The intersection of the two groupings is represented by edge 1416.
As discussed herein, the number of shared member patients of the
two groupings may be represented in any number of ways including
color of the interconnection, color of the groupings, size of the
interconnection, size of the groupings, animations of the
interconnection, animations of the groupings, brightness, or the
like. In some embodiments, the number and/or identifiers of shared
member patients of the two groupings may be available if the user
interacts with the groupings 1414 and/or 1418 (e.g., draws a box
around the two groupings and the interconnection utilizing an input
device such as a mouse).
[0222] In various embodiments, a physician, on obtaining some data
on a breast tumor, direct the data to an analysis server (e.g.,
analysis server 108 over a network such as the Internet) which may
localize the patient relative to one or more groupings on the
cancer map visualization 1400. The context of the cancer map
visualization 1400 may enable the physician to assess various
possible outcomes (e.g., proximity of representation of new patient
to the different associations of clinical outcomes).
[0223] FIG. 15 is a flowchart of for positioning new patient data
relative to a cancer map visualization in some embodiments. In step
1502, new biological data of a new patient is received. In various
embodiments, an input module 214 of an analysis server (e.g.,
analysis server 108 of FIGS. 1 and 2) may receive biological data
of a new patient from a physician or medical facility that
performed analysis of one or more samples to generate the
biological data. The biological data may be any data that
represents a biological data of the new patient including, for
example, gene expressions, sequencing information, or the like.
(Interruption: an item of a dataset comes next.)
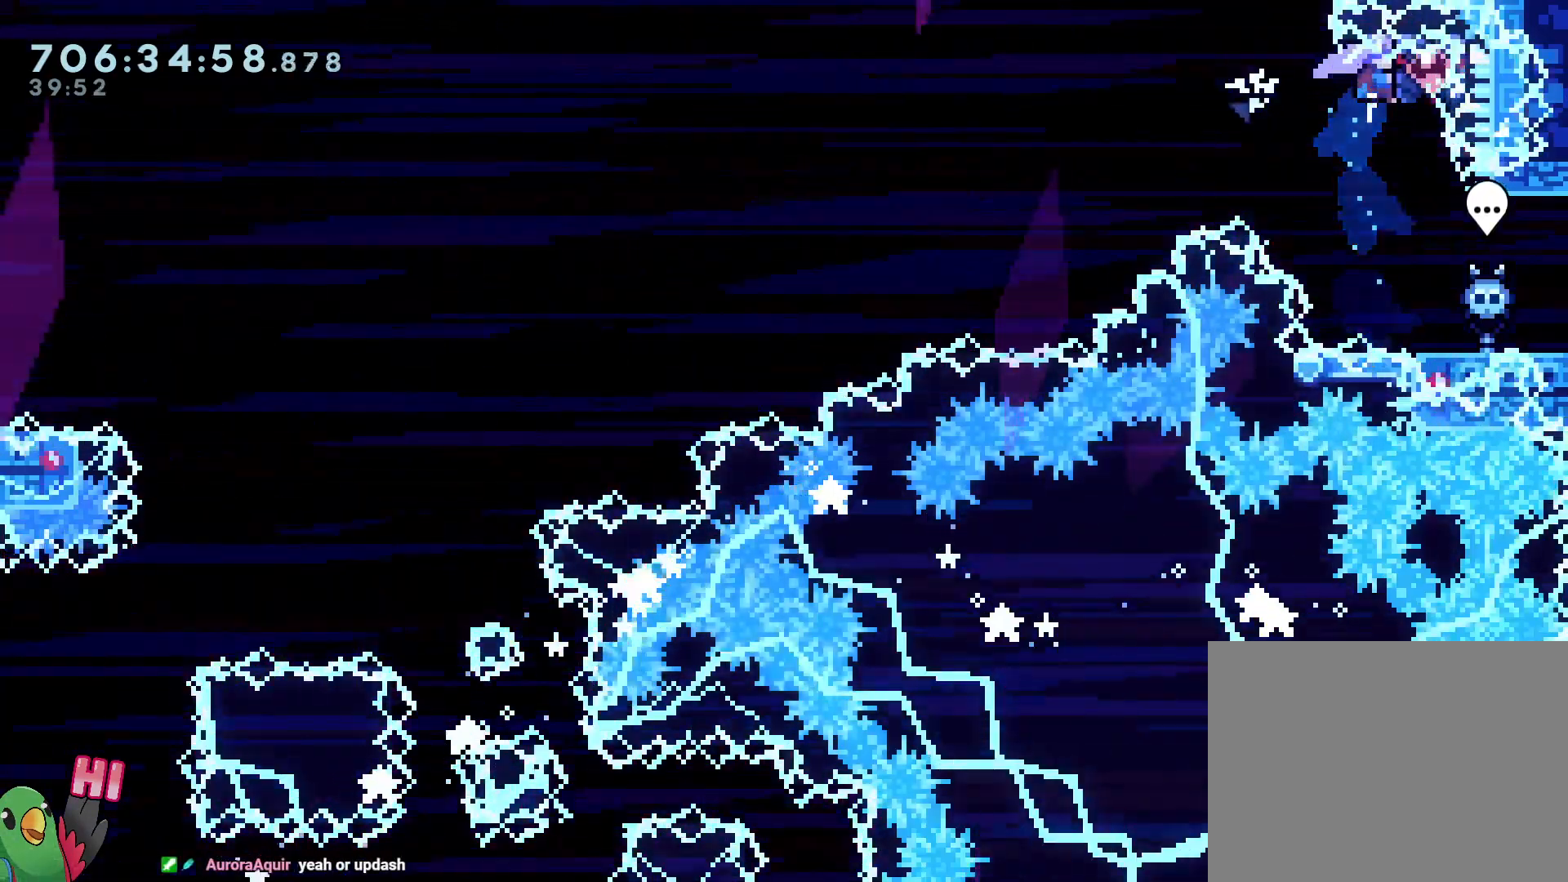
{"dt_ms": 1000, "buttons": [], "left_stick": "down-left", "right_stick": "center"}
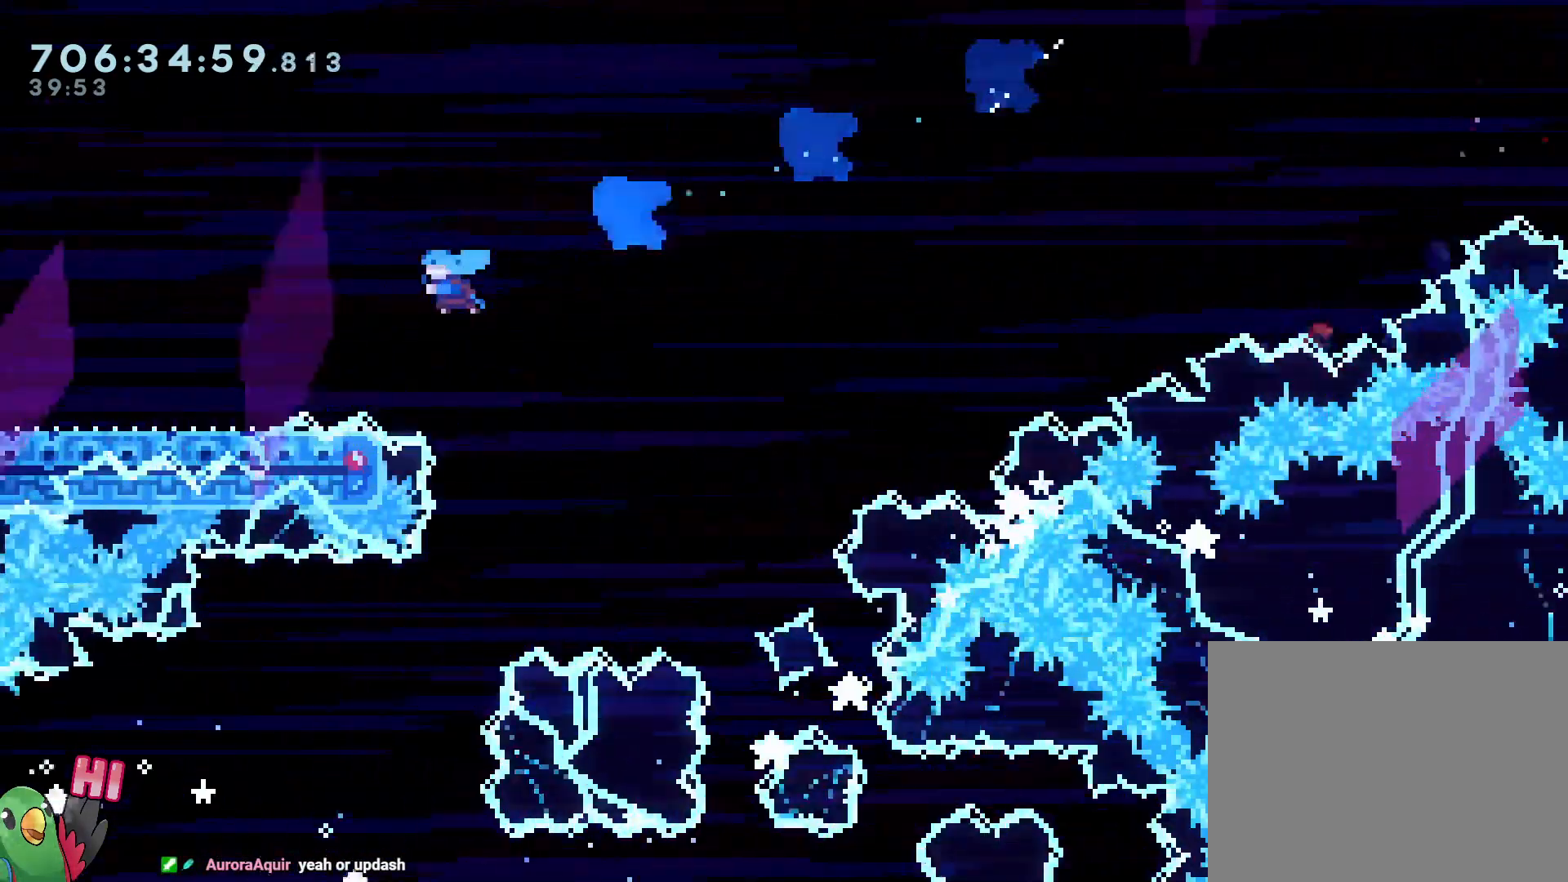
{"dt_ms": 1000, "buttons": ["B"], "left_stick": "down-left", "right_stick": "center"}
[0224] In some embodiments, the analysis server 108 may comprise a
new patient distance module and a location engine. In step 1504,
the new patient distance module determines distances between the
biological data of each patient of the cancer map visualization
1600 and the new biological data from the new patient. For example,
the previous biological data that was utilized in the generation of
the cancer map visualization 1600 may be stored in mapped data
structures. Distances may be determined between the new biological
data of the new patient and each of the previous patient's
biological data in the mapped data structure.
[0225] Those skilled in the art will appreciate that distances may
be determined in any number of ways using any number of different
metrics or functions. Distances may be determined between the
biological data of the previous patients and the new patients. For
example, a distance may be determined between a first gene
expression measurement of the new patient and each (or a subset) of
the first gene expression measurements of the previous patients
(e.g., the distance between G1 of the new patient and G1 of each
previous patient may be calculated). Distances may be determined
between all (or a subset of) other gene expression measurements of
the new patient to the gene expression measurements of the previous
patients.
[0226] In various embodiments, a location of the new patient on the
cancer map visualization 1600 may be determined relative to the
other member patients utilizing the determined distances.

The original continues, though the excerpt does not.